According to the Illinois Campaign for Prison Phone Justice, the IDOC receives the largest commission kickback from prison telecom companies compared to other states. “Each year, $12 million in commissions are deposited into the Illinois General Assembly’s 523 Fund, about which there is no public information. When asked, the IDOC said it ‘does not maintain or possess records’ on where this money goes,” the Campaign stated. HB 6200 did not eliminate the IDOC’s ability to continue to receive kickbacks under its phone contract; only time will tell what impact the bill has on the state’s ICS revenue, which is in effect a subsidy paid by prisoners’ families.

HB 6200’s rate cap of $0.07/min. for domestic calls is almost half the $0.13/min. modified rate cap ordered by the Federal Communications Commission on August 4, 2016 [see related article in this issue of PLN], and further proof that prison phone rates can be significantly reduced yet still generate profit for ICS providers.

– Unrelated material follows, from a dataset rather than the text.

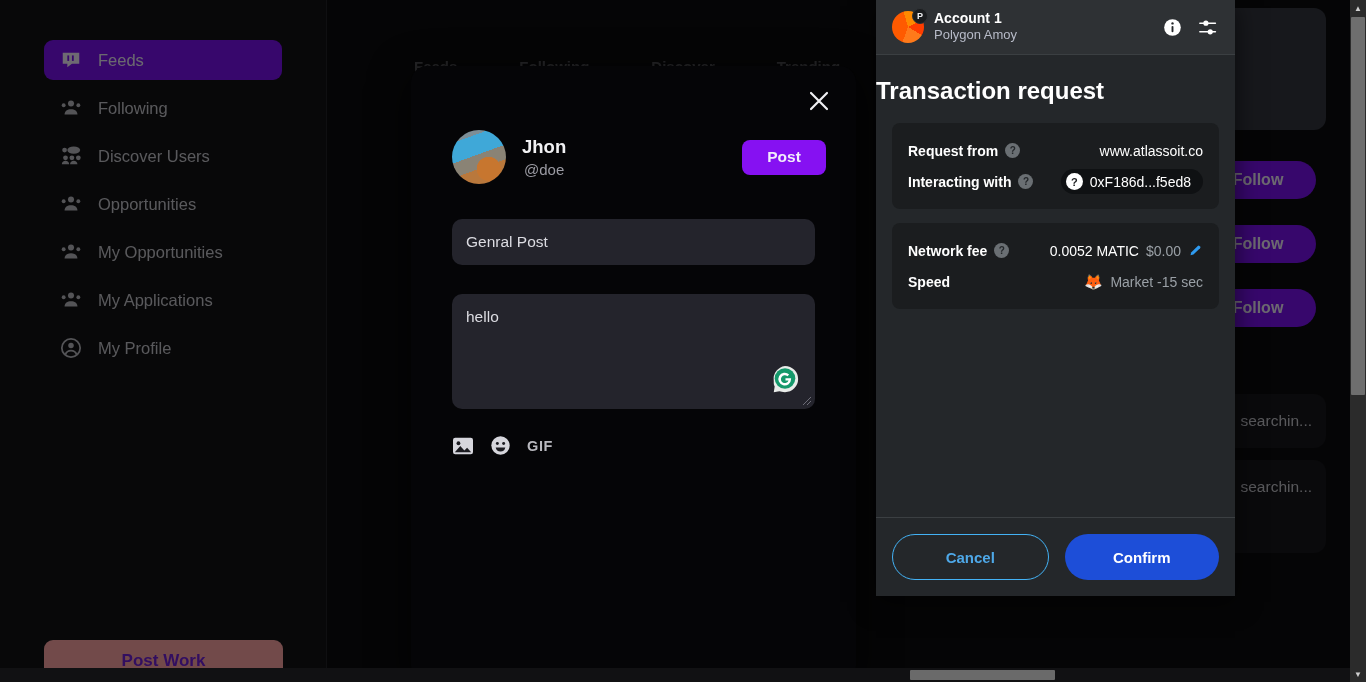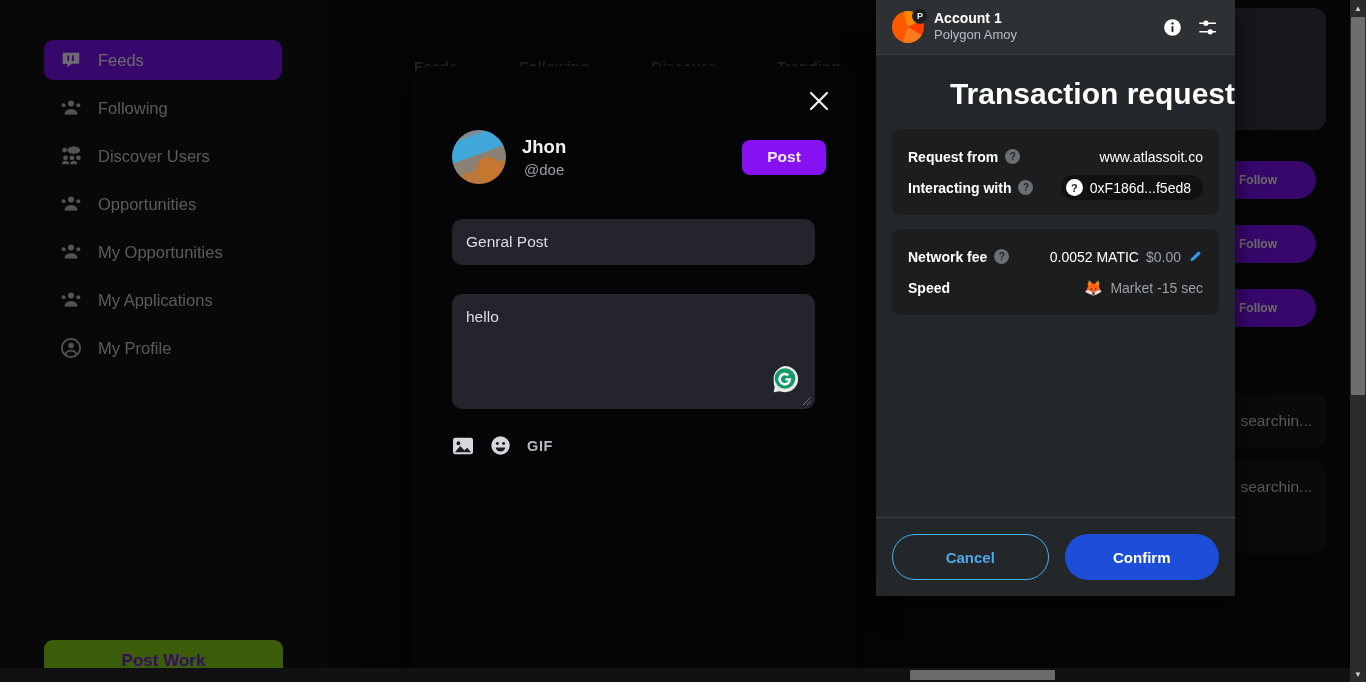"Transaction request" .mm-title { font-size: 30px -> 24px; text-align: right -> left }
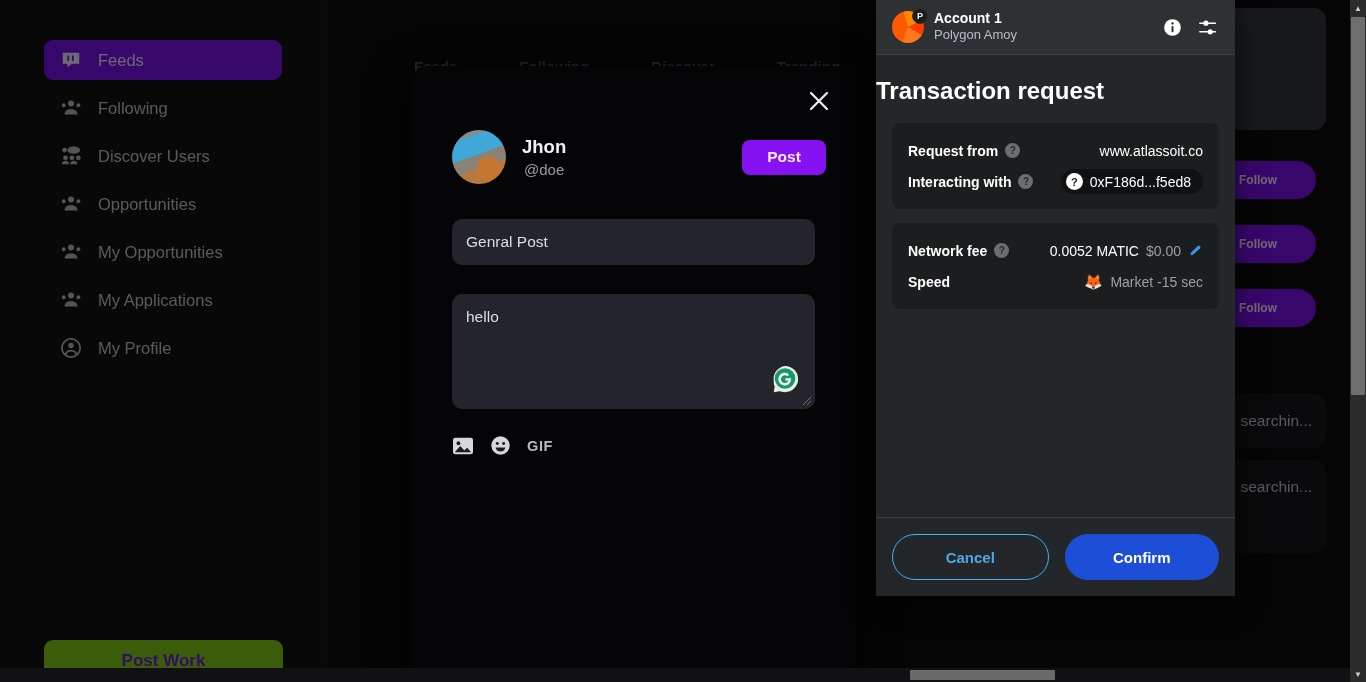"Follow" .btn-follow { font-size: 12px -> 16px }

The Human Rights Defense Center, which co-founded the national Campaign for Prison Phone Justice, has long advocated for a flat $0.05/min. rate for all calls made from prisons and jails with no additional fees or costs. This successful legislative effort in Illinois continues to move the Campaign in the right direction.

HB 6200 was sponsored by Rep. Carol Ammons. “The Family Connections bill is more than just financial relief for families trying to maintain a relationship with their loved ones who are incarcerated,” she said. “It is an example of the impact the Illinois General Assembly can have on criminal justice reform when we work together and with the support and cooperation of the governor’s office.”